Transcribed page contents
○ ○ ○ ○ ○

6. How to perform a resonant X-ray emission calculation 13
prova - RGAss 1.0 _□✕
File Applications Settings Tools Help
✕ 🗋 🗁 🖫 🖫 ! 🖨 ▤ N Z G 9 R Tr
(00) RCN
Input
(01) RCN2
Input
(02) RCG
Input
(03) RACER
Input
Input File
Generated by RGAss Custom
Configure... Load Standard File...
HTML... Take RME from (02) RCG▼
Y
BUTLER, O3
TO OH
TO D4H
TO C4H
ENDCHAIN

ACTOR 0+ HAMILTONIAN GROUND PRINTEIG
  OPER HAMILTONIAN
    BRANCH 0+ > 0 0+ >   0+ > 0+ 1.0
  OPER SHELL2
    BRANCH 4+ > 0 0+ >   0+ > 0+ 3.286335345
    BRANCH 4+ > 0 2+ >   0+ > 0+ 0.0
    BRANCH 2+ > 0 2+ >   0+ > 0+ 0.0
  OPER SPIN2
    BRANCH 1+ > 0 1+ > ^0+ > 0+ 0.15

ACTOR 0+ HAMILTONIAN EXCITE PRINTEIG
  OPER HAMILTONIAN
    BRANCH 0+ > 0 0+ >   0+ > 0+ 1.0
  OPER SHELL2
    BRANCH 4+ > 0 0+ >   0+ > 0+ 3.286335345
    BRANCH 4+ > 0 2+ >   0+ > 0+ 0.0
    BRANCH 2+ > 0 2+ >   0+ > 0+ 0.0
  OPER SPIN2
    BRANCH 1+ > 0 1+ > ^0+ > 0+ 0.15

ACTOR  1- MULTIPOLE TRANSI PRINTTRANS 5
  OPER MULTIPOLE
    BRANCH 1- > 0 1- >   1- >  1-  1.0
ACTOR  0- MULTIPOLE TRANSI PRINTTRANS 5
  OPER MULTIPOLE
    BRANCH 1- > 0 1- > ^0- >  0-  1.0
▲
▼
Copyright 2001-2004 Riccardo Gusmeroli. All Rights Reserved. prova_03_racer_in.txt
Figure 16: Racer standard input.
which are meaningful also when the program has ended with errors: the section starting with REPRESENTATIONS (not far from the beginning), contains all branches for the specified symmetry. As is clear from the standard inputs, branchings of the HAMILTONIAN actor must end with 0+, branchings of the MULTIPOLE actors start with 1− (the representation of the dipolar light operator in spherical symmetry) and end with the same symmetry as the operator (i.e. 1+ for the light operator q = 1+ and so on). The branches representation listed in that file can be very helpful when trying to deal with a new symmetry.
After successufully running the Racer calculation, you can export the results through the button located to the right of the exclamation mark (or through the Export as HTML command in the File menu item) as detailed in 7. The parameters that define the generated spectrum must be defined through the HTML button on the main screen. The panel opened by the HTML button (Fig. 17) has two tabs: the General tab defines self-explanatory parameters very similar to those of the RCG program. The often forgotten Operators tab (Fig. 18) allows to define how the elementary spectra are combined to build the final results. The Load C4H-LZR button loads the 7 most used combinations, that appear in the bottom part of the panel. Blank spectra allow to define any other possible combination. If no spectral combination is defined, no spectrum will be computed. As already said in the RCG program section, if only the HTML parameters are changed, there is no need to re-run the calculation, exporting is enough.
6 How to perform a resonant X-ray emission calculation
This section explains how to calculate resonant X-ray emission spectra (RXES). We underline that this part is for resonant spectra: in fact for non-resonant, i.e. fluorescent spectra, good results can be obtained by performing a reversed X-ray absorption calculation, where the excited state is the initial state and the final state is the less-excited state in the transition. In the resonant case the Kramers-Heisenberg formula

○ ○ ○ ○ ○

WORK REQUEST - What you return must match the records exactly, down to the last line.

EXPECTED ANSWER -
6. How to perform a resonant X-ray emission calculation 13
prova - RGAss 1.0 _□✕
File Applications Settings Tools Help
✕ 🗋 🗁 🖫 🖫 ! 🖨 ▤ N Z G 9 R Tr
(00) RCN
Input
(01) RCN2
Input
(02) RCG
Input
(03) RACER
Input
Input File
Generated by RGAss Custom
Configure... Load Standard File...
HTML... Take RME from (02) RCG▼
Y
BUTLER, O3
TO OH
TO D4H
TO C4H
ENDCHAIN

ACTOR 0+ HAMILTONIAN GROUND PRINTEIG
  OPER HAMILTONIAN
    BRANCH 0+ > 0 0+ >   0+ > 0+ 1.0
  OPER SHELL2
    BRANCH 4+ > 0 0+ >   0+ > 0+ 3.286335345
    BRANCH 4+ > 0 2+ >   0+ > 0+ 0.0
    BRANCH 2+ > 0 2+ >   0+ > 0+ 0.0
  OPER SPIN2
    BRANCH 1+ > 0 1+ > ^0+ > 0+ 0.15

ACTOR 0+ HAMILTONIAN EXCITE PRINTEIG
  OPER HAMILTONIAN
    BRANCH 0+ > 0 0+ >   0+ > 0+ 1.0
  OPER SHELL2
    BRANCH 4+ > 0 0+ >   0+ > 0+ 3.286335345
    BRANCH 4+ > 0 2+ >   0+ > 0+ 0.0
    BRANCH 2+ > 0 2+ >   0+ > 0+ 0.0
  OPER SPIN2
    BRANCH 1+ > 0 1+ > ^0+ > 0+ 0.15

ACTOR  1- MULTIPOLE TRANSI PRINTTRANS 5
  OPER MULTIPOLE
    BRANCH 1- > 0 1- >   1- >  1-  1.0
ACTOR  0- MULTIPOLE TRANSI PRINTTRANS 5
  OPER MULTIPOLE
    BRANCH 1- > 0 1- > ^0- >  0-  1.0
▲
▼
Copyright 2001-2004 Riccardo Gusmeroli. All Rights Reserved. prova_03_racer_in.txt
Figure 16: Racer standard input.
which are meaningful also when the program has ended with errors: the section starting with REPRESENTATIONS (not far from the beginning), contains all branches for the specified symmetry. As is clear from the standard inputs, branchings of the HAMILTONIAN actor must end with 0+, branchings of the MULTIPOLE actors start with 1− (the representation of the dipolar light operator in spherical symmetry) and end with the same symmetry as the operator (i.e. 1+ for the light operator q = 1+ and so on). The branches representation listed in that file can be very helpful when trying to deal with a new symmetry.
After successufully running the Racer calculation, you can export the results through the button located to the right of the exclamation mark (or through the Export as HTML command in the File menu item) as detailed in 7. The parameters that define the generated spectrum must be defined through the HTML button on the main screen. The panel opened by the HTML button (Fig. 17) has two tabs: the General tab defines self-explanatory parameters very similar to those of the RCG program. The often forgotten Operators tab (Fig. 18) allows to define how the elementary spectra are combined to build the final results. The Load C4H-LZR button loads the 7 most used combinations, that appear in the bottom part of the panel. Blank spectra allow to define any other possible combination. If no spectral combination is defined, no spectrum will be computed. As already said in the RCG program section, if only the HTML parameters are changed, there is no need to re-run the calculation, exporting is enough.
6 How to perform a resonant X-ray emission calculation
This section explains how to calculate resonant X-ray emission spectra (RXES). We underline that this part is for resonant spectra: in fact for non-resonant, i.e. fluorescent spectra, good results can be obtained by performing a reversed X-ray absorption calculation, where the excited state is the initial state and the final state is the less-excited state in the transition. In the resonant case the Kramers-Heisenberg formula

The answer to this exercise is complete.